### 読解文
----
そして今、人口減少の現実は一層深刻さを増している。2024年時点の日本の総人口は1億2380万人。前年比の減少幅は過去最大の89万人に達し、14年連続の人口減少である。出生数は72万人余りと過去最少を更新し、少子化の進行は政府の想定より15年も早まった。つまり日本社会は、これまでの前提や計画が通用しない「人口構成の臨界点」に直面しているということだ。しかもこの現象は、単なる人口の数字だけでなく、地域社会の維持や国家の制度基盤にも直接的な影響を与える。すでに多くの地方では、学校の統廃合や医療インフラの縮小が進み、自治の根幹が揺らぎ始めている。さらに問題なのは、少子化に歯止めがかからない一方で、外国人の増加に歯止めをかける制度や国民的合意が存在しない点である。本来、国家の人口構成は、経済・社会のあり方を設計する根本の土台であるべきだが、現状では極めて受動的な流れに委ねられている。言い換えれば、日本は「人口の未来」を主体的にデザインすることを放棄しているようにも見える。
出生率回復策や家庭支援政策が小出しに検討される一方、外国人政策は経済ニーズに応じた場当たり的な拡張が進む。このアンバランスさは、将来的に大きな制度不全や社会的混乱を引き起こすリスクをはらんでいる。
人口問題は、単に出生率や労働力の話にとどまらない。経済、財政、社会保障、教育、防災、地方自治、治安、外交、安全保障──あらゆる政策分野の根幹に関わる土台であり、全ての政策課題の起点である。確かに経済界にとって、外国人労働者の活用は短期的に合理的な手段かもしれない。しかしその「部分最適」が、日本という国家の「全体最適」とは限らない。適切な移民政策が制度として定着する前に、急激な人口構成の変化が進めば、社会制度や地域社会のキャパシティが持たない事態に陥りかねない。
現時点での日本全体の外国人比率は約3%にとどまる。しかし実際には特定の地域に偏在し、集住化が進んでいる。例えば川口市では、トルコ籍クルド人の人口が急増し、すでに外国人比率は7%を超えて、更に増え続けている。日本語教育や医療制度、生活インフラや治安といった分野での制度疲労が進行し、地域住民の不安が顕在化している。これは決して「外国人が悪い」ということではない。制度の準備も合意形成も不十分なまま、急激な社会変化が進行していること自体が問題なのだ。行政、教育現場、住民社会──どの層も、異なる文化的背景を持つ住民の急増に戸惑い、時に摩擦を生んでいるのが現状だ。
多文化共生を語るならば、それは口先の理念だけではなく、制度と現実の両面で備えが必要である。言語の壁に対する支援、生活習慣の違いに対応した地域づくり、就学・就労・医療制度へのアクセシビリティの確保。そうした「統合政策」が十分に整ってこそ、多様性を真に強みに転じる社会が可能になる。しかし日本では、その構想と実行の両方が明らかに不足している。私自身、就職氷河期に社会に出て、様々な制度的な不平等と向き合ってきた世代だ。今は子育て世代として、将来この国を背負っていく子どもたちの未来をどう守るか、真剣に向き合う立場にいる。だからこそ、現世代の政治がこの人口構成の変化に責任を持たず、後の世代に負担や混乱を先送りすることは、到底許されないと強く感じている。
----
### データ抜粋
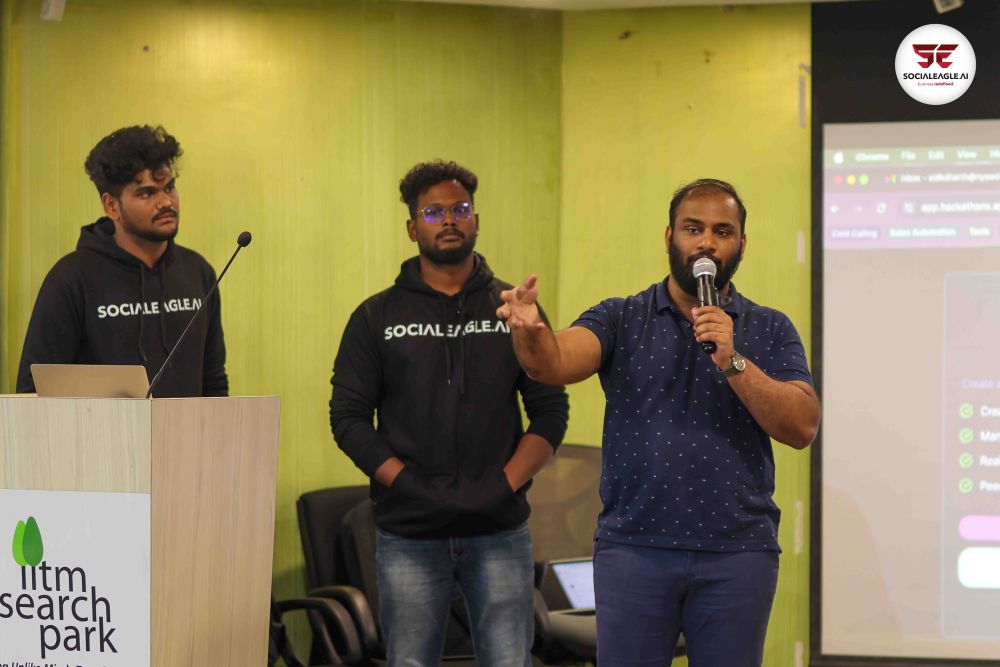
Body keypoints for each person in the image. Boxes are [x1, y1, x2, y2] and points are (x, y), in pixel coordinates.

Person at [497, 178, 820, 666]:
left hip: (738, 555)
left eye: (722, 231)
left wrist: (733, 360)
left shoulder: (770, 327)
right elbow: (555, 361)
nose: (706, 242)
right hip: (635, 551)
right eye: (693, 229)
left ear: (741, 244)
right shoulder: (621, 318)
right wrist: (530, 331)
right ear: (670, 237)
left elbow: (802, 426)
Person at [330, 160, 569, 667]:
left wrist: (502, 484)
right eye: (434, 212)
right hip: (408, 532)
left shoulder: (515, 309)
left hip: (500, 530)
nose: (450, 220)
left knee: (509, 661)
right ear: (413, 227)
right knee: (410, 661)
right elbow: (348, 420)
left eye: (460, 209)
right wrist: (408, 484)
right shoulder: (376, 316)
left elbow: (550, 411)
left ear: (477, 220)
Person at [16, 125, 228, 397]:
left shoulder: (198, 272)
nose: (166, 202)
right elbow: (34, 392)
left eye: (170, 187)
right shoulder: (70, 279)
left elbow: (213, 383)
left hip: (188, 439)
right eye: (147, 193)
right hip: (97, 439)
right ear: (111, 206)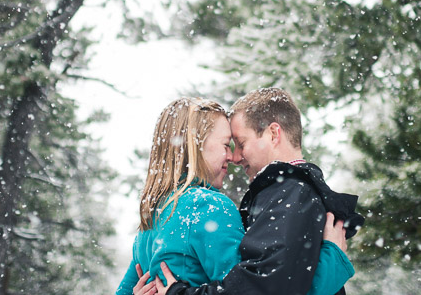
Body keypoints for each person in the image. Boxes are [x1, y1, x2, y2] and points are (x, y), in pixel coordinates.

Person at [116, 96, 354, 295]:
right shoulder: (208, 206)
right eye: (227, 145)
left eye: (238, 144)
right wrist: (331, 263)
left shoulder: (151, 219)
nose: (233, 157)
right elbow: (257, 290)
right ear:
----
### 作業指示 1
読解文のうち、「現時点での日本全体の外国人比」を含む箇所から始めて「許されないと強く感じている。」の後で終わる部分を、「地域住民」を「周辺住民」に置き換えて書き改めてください。
### 作業指示 2
読解文について、次の問いに答えてください。
(a) 2024年時点の日本の総人口はどれだけですか。
(b) 現時点での日本全体の外国人比率は約何%ですか。
(c) 出生率回復策や家庭支援政策が小出しに検討される一方、外国人政策はどのように進んでいますか。

### 解答例 1
現時点での日本全体の外国人比率は約3%にとどまる。しかし実際には特定の地域に偏在し、集住化が進んでいる。例えば川口市では、トルコ籍クルド人の人口が急増し、すでに外国人比率は7%を超えて、更に増え続けている。日本語教育や医療制度、生活インフラや治安といった分野での制度疲労が進行し、周辺住民の不安が顕在化している。これは決して「外国人が悪い」ということではない。制度の準備も合意形成も不十分なまま、急激な社会変化が進行していること自体が問題なのだ。行政、教育現場、住民社会──どの層も、異なる文化的背景を持つ住民の急増に戸惑い、時に摩擦を生んでいるのが現状だ。
多文化共生を語るならば、それは口先の理念だけではなく、制度と現実の両面で備えが必要である。言語の壁に対する支援、生活習慣の違いに対応した地域づくり、就学・就労・医療制度へのアクセシビリティの確保。そうした「統合政策」が十分に整ってこそ、多様性を真に強みに転じる社会が可能になる。しかし日本では、その構想と実行の両方が明らかに不足している。私自身、就職氷河期に社会に出て、様々な制度的な不平等と向き合ってきた世代だ。今は子育て世代として、将来この国を背負っていく子どもたちの未来をどう守るか、真剣に向き合う立場にいる。だからこそ、現世代の政治がこの人口構成の変化に責任を持たず、後の世代に負担や混乱を先送りすることは、到底許されないと強く感じている。

### 解答例 2
(a) 1億2380万人
(b) 約3%
(c) 経済ニーズに応じた場当たり的な拡張が進んでいる。